* _THE INPUT_
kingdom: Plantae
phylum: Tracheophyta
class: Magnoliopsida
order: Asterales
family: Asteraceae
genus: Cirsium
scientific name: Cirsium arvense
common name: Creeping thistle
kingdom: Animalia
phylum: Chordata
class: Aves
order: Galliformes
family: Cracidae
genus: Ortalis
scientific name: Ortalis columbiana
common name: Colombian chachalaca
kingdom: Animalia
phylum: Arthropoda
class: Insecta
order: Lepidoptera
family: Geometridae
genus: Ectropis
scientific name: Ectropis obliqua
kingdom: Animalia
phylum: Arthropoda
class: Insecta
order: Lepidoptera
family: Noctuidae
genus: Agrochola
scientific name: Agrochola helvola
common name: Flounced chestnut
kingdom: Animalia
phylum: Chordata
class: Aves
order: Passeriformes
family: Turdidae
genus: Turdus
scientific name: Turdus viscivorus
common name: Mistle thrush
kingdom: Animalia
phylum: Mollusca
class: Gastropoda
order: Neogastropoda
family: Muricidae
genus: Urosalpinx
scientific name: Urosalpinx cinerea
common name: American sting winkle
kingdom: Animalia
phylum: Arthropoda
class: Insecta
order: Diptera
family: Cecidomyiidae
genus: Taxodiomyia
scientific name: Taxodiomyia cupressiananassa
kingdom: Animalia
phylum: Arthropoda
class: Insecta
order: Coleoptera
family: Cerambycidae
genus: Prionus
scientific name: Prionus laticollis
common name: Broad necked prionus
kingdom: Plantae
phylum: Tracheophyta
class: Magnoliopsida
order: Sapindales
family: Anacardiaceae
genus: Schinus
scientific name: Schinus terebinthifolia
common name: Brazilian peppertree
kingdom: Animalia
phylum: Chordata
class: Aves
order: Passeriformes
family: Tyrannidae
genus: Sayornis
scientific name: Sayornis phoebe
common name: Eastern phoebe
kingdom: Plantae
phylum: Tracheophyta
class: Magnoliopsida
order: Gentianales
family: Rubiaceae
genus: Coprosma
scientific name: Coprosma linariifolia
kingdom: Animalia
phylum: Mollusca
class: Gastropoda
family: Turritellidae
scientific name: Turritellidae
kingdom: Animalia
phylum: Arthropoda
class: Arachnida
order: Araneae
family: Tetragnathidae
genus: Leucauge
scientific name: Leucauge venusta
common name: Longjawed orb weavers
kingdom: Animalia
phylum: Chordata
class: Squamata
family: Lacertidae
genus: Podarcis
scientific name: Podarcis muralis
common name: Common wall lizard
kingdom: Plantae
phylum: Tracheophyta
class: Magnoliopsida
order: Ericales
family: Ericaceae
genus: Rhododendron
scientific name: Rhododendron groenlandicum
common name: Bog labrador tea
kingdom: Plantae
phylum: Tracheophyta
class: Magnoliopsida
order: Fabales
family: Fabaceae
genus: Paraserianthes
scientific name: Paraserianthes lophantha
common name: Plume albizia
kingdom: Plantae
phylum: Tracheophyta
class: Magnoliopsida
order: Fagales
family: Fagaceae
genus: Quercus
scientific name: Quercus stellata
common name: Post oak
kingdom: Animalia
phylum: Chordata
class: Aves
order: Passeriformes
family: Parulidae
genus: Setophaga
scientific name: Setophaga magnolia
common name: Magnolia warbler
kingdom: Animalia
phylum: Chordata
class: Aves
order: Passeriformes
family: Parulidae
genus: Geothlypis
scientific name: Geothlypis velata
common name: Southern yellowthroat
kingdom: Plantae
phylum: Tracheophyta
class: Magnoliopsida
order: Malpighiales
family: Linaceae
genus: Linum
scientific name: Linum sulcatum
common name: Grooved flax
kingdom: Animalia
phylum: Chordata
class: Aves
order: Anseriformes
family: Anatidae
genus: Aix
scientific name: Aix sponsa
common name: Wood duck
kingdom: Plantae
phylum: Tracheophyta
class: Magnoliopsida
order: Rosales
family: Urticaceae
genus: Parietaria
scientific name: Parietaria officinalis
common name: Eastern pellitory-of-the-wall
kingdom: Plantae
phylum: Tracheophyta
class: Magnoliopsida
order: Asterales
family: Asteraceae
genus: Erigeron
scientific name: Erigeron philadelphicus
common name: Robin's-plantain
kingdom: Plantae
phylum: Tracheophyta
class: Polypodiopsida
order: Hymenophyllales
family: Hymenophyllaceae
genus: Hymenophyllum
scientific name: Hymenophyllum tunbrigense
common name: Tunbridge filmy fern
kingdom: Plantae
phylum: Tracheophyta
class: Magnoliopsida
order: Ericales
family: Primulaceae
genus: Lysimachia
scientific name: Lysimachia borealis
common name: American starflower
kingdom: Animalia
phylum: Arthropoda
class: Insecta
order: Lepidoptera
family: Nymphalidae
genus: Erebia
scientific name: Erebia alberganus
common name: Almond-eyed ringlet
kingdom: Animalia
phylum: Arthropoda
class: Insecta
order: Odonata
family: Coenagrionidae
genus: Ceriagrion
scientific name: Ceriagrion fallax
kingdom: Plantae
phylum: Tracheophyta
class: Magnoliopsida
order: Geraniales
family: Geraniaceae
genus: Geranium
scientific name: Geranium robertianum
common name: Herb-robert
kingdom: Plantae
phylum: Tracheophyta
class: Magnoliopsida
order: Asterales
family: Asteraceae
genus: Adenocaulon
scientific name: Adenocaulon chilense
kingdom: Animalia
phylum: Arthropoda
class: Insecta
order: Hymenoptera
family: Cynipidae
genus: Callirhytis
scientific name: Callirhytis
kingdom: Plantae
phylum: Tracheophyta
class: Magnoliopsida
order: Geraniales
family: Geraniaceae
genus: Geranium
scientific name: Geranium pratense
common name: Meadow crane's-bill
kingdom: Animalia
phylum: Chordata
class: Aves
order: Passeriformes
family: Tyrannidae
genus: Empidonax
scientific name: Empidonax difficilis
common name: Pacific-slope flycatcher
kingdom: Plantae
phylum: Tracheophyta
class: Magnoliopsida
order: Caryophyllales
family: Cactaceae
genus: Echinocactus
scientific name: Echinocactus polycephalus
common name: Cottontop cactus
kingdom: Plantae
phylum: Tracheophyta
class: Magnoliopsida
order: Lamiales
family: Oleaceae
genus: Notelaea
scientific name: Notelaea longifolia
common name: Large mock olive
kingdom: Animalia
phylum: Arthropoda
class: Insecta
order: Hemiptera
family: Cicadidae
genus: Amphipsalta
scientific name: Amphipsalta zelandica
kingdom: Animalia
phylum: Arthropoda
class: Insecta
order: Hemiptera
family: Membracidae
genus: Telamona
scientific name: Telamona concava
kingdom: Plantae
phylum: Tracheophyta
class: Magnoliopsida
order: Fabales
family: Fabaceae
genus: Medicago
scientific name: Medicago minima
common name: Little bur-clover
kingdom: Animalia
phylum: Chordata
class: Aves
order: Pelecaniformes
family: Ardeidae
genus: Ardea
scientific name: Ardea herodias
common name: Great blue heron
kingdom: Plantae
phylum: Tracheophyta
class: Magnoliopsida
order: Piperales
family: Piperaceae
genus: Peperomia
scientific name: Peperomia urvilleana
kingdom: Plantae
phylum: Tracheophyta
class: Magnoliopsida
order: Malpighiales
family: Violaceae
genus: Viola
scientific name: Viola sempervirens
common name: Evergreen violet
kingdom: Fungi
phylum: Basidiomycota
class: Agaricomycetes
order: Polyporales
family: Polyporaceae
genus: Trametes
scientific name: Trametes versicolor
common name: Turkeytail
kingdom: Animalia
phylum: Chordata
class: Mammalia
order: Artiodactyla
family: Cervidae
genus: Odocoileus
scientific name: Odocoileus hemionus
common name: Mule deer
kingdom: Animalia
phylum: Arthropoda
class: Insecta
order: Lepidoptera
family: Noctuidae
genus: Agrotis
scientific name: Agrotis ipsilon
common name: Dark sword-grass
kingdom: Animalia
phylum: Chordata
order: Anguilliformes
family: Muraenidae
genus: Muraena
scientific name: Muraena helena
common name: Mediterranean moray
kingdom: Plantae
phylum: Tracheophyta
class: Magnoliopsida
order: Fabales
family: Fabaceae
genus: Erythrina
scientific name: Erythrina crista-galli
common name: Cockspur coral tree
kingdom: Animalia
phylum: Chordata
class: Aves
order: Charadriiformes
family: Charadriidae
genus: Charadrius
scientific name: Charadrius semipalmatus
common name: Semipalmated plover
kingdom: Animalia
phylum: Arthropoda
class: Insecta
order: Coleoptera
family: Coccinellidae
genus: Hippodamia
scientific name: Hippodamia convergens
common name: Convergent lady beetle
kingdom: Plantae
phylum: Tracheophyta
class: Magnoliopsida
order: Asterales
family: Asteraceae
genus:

* _PROBLEM STATEMENT_
Quote the data above word for word, from its first line through the line containing "common name: Longjawed orb weavers".

* _SOLUTION FOR THIS PROBLEM_
kingdom: Plantae
phylum: Tracheophyta
class: Magnoliopsida
order: Asterales
family: Asteraceae
genus: Cirsium
scientific name: Cirsium arvense
common name: Creeping thistle
kingdom: Animalia
phylum: Chordata
class: Aves
order: Galliformes
family: Cracidae
genus: Ortalis
scientific name: Ortalis columbiana
common name: Colombian chachalaca
kingdom: Animalia
phylum: Arthropoda
class: Insecta
order: Lepidoptera
family: Geometridae
genus: Ectropis
scientific name: Ectropis obliqua
kingdom: Animalia
phylum: Arthropoda
class: Insecta
order: Lepidoptera
family: Noctuidae
genus: Agrochola
scientific name: Agrochola helvola
common name: Flounced chestnut
kingdom: Animalia
phylum: Chordata
class: Aves
order: Passeriformes
family: Turdidae
genus: Turdus
scientific name: Turdus viscivorus
common name: Mistle thrush
kingdom: Animalia
phylum: Mollusca
class: Gastropoda
order: Neogastropoda
family: Muricidae
genus: Urosalpinx
scientific name: Urosalpinx cinerea
common name: American sting winkle
kingdom: Animalia
phylum: Arthropoda
class: Insecta
order: Diptera
family: Cecidomyiidae
genus: Taxodiomyia
scientific name: Taxodiomyia cupressiananassa
kingdom: Animalia
phylum: Arthropoda
class: Insecta
order: Coleoptera
family: Cerambycidae
genus: Prionus
scientific name: Prionus laticollis
common name: Broad necked prionus
kingdom: Plantae
phylum: Tracheophyta
class: Magnoliopsida
order: Sapindales
family: Anacardiaceae
genus: Schinus
scientific name: Schinus terebinthifolia
common name: Brazilian peppertree
kingdom: Animalia
phylum: Chordata
class: Aves
order: Passeriformes
family: Tyrannidae
genus: Sayornis
scientific name: Sayornis phoebe
common name: Eastern phoebe
kingdom: Plantae
phylum: Tracheophyta
class: Magnoliopsida
order: Gentianales
family: Rubiaceae
genus: Coprosma
scientific name: Coprosma linariifolia
kingdom: Animalia
phylum: Mollusca
class: Gastropoda
family: Turritellidae
scientific name: Turritellidae
kingdom: Animalia
phylum: Arthropoda
class: Arachnida
order: Araneae
family: Tetragnathidae
genus: Leucauge
scientific name: Leucauge venusta
common name: Longjawed orb weavers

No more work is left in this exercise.